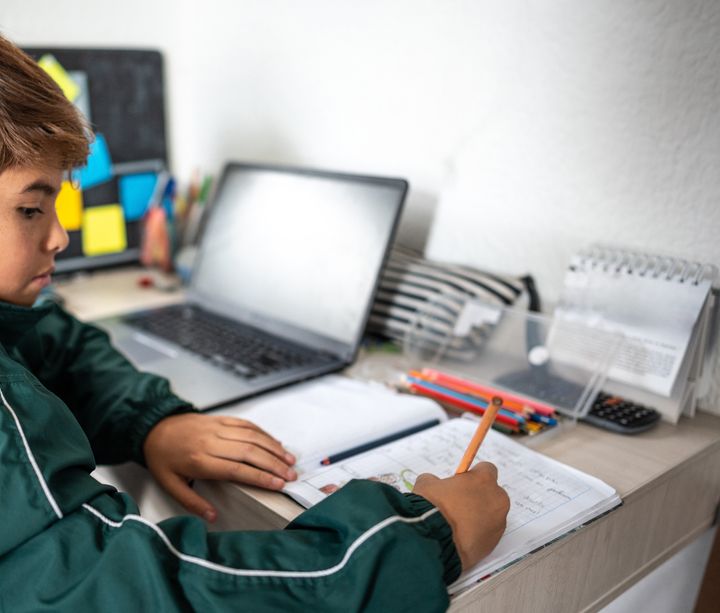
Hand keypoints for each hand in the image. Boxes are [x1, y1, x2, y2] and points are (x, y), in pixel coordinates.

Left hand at [143, 413, 296, 521]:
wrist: (154, 427)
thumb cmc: (163, 457)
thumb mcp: (170, 485)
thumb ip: (192, 502)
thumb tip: (212, 517)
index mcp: (199, 461)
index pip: (236, 469)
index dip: (260, 477)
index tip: (278, 484)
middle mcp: (211, 442)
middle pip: (250, 452)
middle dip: (274, 464)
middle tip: (291, 475)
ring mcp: (218, 428)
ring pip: (252, 436)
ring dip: (274, 448)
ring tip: (290, 461)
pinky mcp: (221, 419)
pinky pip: (247, 424)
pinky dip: (264, 434)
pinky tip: (276, 443)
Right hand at [413, 462, 509, 569]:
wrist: (436, 541)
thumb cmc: (434, 509)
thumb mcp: (427, 484)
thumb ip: (436, 480)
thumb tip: (434, 483)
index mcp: (484, 479)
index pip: (487, 469)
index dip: (474, 476)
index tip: (464, 482)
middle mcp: (497, 499)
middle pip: (492, 493)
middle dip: (479, 497)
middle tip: (460, 504)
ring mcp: (499, 522)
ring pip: (492, 515)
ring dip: (480, 517)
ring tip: (459, 524)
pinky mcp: (495, 542)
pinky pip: (488, 534)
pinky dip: (478, 534)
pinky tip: (461, 536)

———

• [TASK INSTRUCTIONS]: Looking through the entries, count the lines that hold the word "index" and state that count alone.

• [WRITTEN ANSWER]: 8